Given sufficient time small animals would develop gigantism, but not on the timescale that you are asking.
Gigantism is a frequent occurence in evolutionary history, not just on islands. Usually what occurs is the dominant large species are wiped out and lineages of smaller, more adaptable species become gigantic and take their place. Generally this happens because bigger species are more specialized and sensitive to environmental changes and generally exist at lower population sizes. This is one form of what is known as a macroevolutionary ratchet.
The most famous example of this kind of thing is the K-T extinction. Big dinosaurs die, and within a few hundred thousand years you have mammals tripling in size and eventually taking their place.
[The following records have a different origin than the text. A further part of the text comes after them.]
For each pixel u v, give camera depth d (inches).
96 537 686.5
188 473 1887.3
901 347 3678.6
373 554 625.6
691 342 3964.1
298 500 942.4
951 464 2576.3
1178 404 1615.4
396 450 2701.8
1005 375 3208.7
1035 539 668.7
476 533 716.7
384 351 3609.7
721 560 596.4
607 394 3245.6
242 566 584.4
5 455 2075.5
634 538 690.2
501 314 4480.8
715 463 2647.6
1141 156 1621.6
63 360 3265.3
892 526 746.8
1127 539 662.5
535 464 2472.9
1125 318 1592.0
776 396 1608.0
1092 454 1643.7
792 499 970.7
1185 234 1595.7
This also happens a lot within groups as well. Tyrannosaurs were dog-sized carnivores under foot of allosaurs and megalosaurs in the Jurassic, and modern dogs, cats, and ruminating ungulates were small, inconspicuous creatures until the Miocene, whereas before then those niches were occupied by odd-toed ungulates, bone-crusher dogs, and nimravids, among others.
If you have a mass cataclysm enough to wipe out most of humanity, it's going to take most of the dominant megafauna with them. Depending on how severe it is you may have something on par with the K-T, where only housecat-sized or smaller animals survive, which would mean complete extinction of things like odd-toed ungulates (i.e., horses), most even-toed ungulates (at best maybe some small duikers survive), and most carnivores. At that point you would get the surviving species adapting to fill the empty niches. Maybe shrews, rats, and weasels become large carnivores, and rodents and rabbits become the new herbivorous megafauna.
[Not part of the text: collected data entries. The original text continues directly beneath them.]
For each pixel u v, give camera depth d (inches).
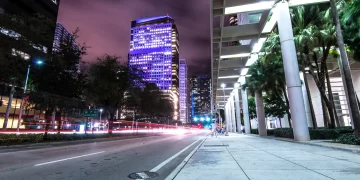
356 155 373.7
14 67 892.6
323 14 852.0
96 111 1438.2
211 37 1122.0
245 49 1327.5
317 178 222.1
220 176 241.0
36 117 2194.9
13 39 860.6
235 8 895.1
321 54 1125.1
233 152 470.6
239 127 2342.5
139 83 1881.2
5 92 1780.3
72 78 1109.7
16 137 863.7
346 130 744.3
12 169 332.2
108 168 336.2
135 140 1215.6
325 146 509.7
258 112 1398.9
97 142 1062.4
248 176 238.2
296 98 733.3
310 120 1272.1
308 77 1519.4
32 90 1011.3
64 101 1039.6
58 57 1026.7
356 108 535.2
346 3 691.4
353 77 1323.8
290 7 904.3
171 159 430.3
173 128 6008.9
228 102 3282.5
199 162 341.4
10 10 1952.5
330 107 855.7
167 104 3110.2
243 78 1836.9
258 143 709.9
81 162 398.0
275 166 292.2
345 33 755.4
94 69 1518.2
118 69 1631.4
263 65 1241.4
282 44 786.8
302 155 390.9
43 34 996.6
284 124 2062.0
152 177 273.3
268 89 1338.6
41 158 458.0
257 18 1663.4
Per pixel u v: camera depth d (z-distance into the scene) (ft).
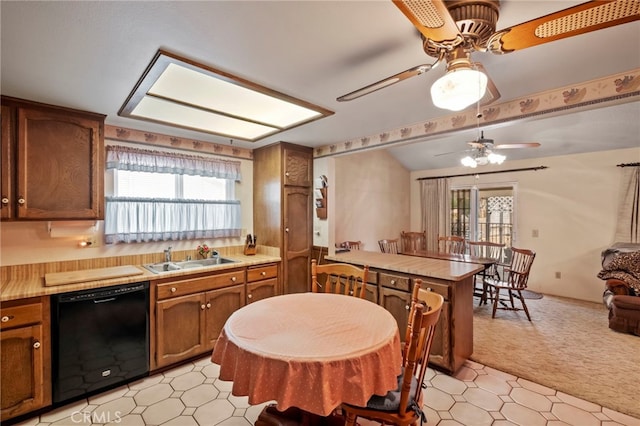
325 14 4.12
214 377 8.03
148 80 5.95
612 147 14.02
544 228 16.10
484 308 13.74
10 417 6.10
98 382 7.16
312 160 12.43
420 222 20.79
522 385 7.62
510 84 6.57
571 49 5.14
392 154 18.74
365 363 4.28
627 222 13.76
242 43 4.85
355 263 10.24
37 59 5.22
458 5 3.83
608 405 6.80
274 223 11.51
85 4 3.84
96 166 7.90
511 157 16.63
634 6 3.06
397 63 5.53
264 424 5.97
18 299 6.21
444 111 8.09
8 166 6.75
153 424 6.24
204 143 11.11
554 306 13.93
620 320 10.88
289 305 6.47
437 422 6.27
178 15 4.11
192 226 10.71
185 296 8.59
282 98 6.98
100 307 7.19
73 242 8.45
However, three important things to note...
- This will not happen within a century. One century from doomsday you are going to have a bunch of small mammals scurrying over the ruins of the modern world. It takes thousands of years for nature to recover from a mass extinction. It took 700,000 years for mammals to become pig or wolf-sized after the K-T. If one century were all it took for gigantism to develop you would see species becoming gigantic every time there was a local collapse of civilization throughout human history.
- You are not going to have everything become gigantic. There are still going to be small rats and shrews under foot of this new megafauna, waiting for this batch to go extinct so it is their turn. Small members of a clade can die out, but even in that case something is going to fill the niche.
- What animals do evolve will likely not be identical to scaled up shrews, rats, etc. Big animals have different structural and ecological problems than small ones, and so their anatomy is going to reflect that. They will look shrew or rat-like, but they will have their own specializations and adaptations for large size (or feeding on large prey, etc.) and you cannot simply say "this is a Rattus norvegicus the size of a grizzly". For example shrews lack a zygomatic arch because at their small size they don't need it, but at larger sizes it becomes useful for buttressing the skull when biting. They might end up re-evolving a zygomatic arch similar to golden moles, or develop a complex jugal similar to ground sloths. They won't look like modern shrews scaled up.